◆ Your goal
Begin at the first line of the rows and stop after the line that has "健康増進に取り組むこと". Recast those lines as a Markdown table with the columns No. and Text, numbering each line and leaving out blank lines.

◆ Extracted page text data
────────────────

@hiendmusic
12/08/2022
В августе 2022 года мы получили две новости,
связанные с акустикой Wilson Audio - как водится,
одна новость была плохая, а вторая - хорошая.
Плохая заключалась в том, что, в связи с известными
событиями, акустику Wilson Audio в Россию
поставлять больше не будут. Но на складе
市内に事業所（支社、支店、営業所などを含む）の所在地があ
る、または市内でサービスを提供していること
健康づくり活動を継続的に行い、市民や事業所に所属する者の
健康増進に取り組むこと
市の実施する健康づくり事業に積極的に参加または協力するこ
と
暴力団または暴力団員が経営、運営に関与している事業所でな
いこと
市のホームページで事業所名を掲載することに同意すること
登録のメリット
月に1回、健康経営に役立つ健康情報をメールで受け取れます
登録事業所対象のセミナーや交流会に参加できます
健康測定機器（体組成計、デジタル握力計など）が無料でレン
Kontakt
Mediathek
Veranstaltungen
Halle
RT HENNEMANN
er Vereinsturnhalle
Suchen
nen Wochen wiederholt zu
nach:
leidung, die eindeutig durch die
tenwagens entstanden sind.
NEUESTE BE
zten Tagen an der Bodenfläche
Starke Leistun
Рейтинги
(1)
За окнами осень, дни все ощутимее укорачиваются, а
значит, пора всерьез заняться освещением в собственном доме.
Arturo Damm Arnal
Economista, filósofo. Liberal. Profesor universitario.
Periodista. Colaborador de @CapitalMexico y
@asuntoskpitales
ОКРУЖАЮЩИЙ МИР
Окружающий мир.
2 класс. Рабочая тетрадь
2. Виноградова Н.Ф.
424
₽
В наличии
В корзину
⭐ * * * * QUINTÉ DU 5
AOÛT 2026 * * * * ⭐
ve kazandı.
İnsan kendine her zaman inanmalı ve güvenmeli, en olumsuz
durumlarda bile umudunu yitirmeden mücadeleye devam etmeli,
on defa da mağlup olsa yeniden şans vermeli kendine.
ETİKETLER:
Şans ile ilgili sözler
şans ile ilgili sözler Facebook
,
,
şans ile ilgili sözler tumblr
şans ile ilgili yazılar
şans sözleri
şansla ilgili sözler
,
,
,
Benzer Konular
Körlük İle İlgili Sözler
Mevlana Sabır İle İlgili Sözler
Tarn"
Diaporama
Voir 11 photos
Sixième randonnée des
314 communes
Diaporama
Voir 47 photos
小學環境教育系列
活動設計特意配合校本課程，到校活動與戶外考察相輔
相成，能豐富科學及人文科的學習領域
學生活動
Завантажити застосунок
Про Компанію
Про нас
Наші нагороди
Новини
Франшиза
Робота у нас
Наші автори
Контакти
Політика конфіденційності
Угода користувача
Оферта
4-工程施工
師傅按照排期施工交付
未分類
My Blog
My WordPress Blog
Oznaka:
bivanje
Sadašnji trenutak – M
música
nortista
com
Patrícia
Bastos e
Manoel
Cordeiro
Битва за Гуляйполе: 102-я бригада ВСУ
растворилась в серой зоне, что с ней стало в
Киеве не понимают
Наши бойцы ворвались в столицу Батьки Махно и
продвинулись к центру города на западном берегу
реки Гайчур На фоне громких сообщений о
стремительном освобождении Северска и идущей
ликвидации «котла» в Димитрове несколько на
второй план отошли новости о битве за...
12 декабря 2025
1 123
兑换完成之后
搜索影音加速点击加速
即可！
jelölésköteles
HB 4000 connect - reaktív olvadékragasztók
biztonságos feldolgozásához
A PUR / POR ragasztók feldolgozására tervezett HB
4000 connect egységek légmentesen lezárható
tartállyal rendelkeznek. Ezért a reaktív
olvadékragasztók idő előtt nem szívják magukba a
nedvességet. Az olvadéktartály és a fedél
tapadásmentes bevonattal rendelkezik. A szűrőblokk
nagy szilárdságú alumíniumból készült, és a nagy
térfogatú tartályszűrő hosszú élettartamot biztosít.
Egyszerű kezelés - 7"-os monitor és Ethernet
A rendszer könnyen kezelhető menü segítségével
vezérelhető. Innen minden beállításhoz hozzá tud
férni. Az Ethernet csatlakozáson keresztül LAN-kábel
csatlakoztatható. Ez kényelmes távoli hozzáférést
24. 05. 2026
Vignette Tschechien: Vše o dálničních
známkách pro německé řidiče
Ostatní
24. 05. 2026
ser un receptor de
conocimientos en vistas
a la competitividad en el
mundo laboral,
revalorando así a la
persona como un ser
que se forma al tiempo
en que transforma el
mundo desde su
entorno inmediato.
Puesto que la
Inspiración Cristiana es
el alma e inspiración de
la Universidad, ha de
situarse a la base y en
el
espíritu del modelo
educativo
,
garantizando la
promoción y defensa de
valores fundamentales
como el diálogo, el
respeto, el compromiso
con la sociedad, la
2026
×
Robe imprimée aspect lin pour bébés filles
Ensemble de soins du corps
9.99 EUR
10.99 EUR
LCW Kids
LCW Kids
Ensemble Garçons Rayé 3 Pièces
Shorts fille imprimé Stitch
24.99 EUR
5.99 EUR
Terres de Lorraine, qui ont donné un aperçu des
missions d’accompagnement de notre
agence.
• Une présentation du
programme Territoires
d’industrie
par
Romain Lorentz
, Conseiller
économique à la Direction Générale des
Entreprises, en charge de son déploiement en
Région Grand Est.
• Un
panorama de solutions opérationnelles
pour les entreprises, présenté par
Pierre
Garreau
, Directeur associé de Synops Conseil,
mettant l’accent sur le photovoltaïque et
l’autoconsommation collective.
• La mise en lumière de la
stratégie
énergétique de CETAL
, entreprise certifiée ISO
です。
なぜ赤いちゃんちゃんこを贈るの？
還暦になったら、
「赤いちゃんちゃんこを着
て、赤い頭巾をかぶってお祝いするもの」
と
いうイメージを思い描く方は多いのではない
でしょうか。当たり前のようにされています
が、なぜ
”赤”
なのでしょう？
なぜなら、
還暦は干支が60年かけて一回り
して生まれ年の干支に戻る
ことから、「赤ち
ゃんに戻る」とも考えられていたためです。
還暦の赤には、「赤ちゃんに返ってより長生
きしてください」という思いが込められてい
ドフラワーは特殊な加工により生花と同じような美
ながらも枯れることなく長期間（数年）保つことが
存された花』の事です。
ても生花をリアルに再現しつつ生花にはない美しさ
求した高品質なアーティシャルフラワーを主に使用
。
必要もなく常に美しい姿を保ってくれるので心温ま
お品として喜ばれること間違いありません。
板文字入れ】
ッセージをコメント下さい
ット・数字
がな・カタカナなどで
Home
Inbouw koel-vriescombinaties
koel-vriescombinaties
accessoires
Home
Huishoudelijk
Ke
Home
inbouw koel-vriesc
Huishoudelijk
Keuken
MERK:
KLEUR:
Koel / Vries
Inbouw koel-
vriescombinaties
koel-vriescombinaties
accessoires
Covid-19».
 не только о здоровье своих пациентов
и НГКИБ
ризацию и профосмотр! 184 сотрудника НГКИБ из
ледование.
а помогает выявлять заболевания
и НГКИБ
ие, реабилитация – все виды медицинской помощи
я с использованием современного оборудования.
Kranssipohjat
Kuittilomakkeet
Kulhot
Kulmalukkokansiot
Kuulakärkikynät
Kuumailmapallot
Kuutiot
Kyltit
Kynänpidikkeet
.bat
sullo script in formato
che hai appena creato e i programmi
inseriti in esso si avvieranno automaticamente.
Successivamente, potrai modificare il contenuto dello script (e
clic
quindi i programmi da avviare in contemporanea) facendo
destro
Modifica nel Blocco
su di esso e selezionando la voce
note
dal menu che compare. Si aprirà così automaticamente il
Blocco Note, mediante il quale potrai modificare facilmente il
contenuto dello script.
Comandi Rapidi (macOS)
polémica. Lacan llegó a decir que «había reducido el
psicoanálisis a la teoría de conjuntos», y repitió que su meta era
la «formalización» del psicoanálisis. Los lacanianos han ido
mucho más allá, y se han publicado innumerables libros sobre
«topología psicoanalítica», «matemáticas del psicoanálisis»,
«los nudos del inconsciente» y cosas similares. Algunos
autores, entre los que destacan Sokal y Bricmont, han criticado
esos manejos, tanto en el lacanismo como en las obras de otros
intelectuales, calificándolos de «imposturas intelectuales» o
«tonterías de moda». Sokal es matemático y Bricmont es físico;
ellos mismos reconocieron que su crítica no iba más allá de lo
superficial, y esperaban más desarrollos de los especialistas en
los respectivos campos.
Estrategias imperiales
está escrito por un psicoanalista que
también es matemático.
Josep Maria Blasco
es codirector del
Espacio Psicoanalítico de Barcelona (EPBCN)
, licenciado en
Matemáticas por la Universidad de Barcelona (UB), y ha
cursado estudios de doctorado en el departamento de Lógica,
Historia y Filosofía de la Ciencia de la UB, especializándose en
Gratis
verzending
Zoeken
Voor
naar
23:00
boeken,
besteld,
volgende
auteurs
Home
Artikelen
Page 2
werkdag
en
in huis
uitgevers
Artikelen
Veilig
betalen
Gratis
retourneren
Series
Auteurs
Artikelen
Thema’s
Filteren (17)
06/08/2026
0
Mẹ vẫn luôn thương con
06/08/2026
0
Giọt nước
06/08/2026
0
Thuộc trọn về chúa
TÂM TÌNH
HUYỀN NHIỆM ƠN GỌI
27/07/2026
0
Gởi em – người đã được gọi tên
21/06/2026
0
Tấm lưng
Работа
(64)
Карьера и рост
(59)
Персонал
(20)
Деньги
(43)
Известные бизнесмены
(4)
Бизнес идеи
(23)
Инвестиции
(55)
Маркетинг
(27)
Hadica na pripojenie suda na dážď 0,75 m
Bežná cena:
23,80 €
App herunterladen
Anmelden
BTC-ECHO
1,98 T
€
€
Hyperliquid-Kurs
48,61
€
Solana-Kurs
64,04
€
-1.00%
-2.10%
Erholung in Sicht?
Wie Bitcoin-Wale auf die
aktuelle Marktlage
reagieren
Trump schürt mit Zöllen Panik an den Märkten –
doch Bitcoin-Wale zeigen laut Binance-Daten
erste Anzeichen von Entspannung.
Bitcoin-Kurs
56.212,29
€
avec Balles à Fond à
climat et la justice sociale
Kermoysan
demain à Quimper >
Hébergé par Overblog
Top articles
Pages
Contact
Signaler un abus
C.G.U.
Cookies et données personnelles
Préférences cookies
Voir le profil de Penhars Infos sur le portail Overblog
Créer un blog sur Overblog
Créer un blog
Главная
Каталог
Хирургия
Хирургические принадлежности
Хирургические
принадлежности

────────────────

◆ Result
| No. | Text |
|---|---|
| 1 | @hiendmusic |
| 2 | 12/08/2022 |
| 3 | В августе 2022 года мы получили две новости, |
| 4 | связанные с акустикой Wilson Audio - как водится, |
| 5 | одна новость была плохая, а вторая - хорошая. |
| 6 | Плохая заключалась в том, что, в связи с известными |
| 7 | событиями, акустику Wilson Audio в Россию |
| 8 | поставлять больше не будут. Но на складе |
| 9 | 市内に事業所（支社、支店、営業所などを含む）の所在地があ |
| 10 | る、または市内でサービスを提供していること |
| 11 | 健康づくり活動を継続的に行い、市民や事業所に所属する者の |
| 12 | 健康増進に取り組むこと |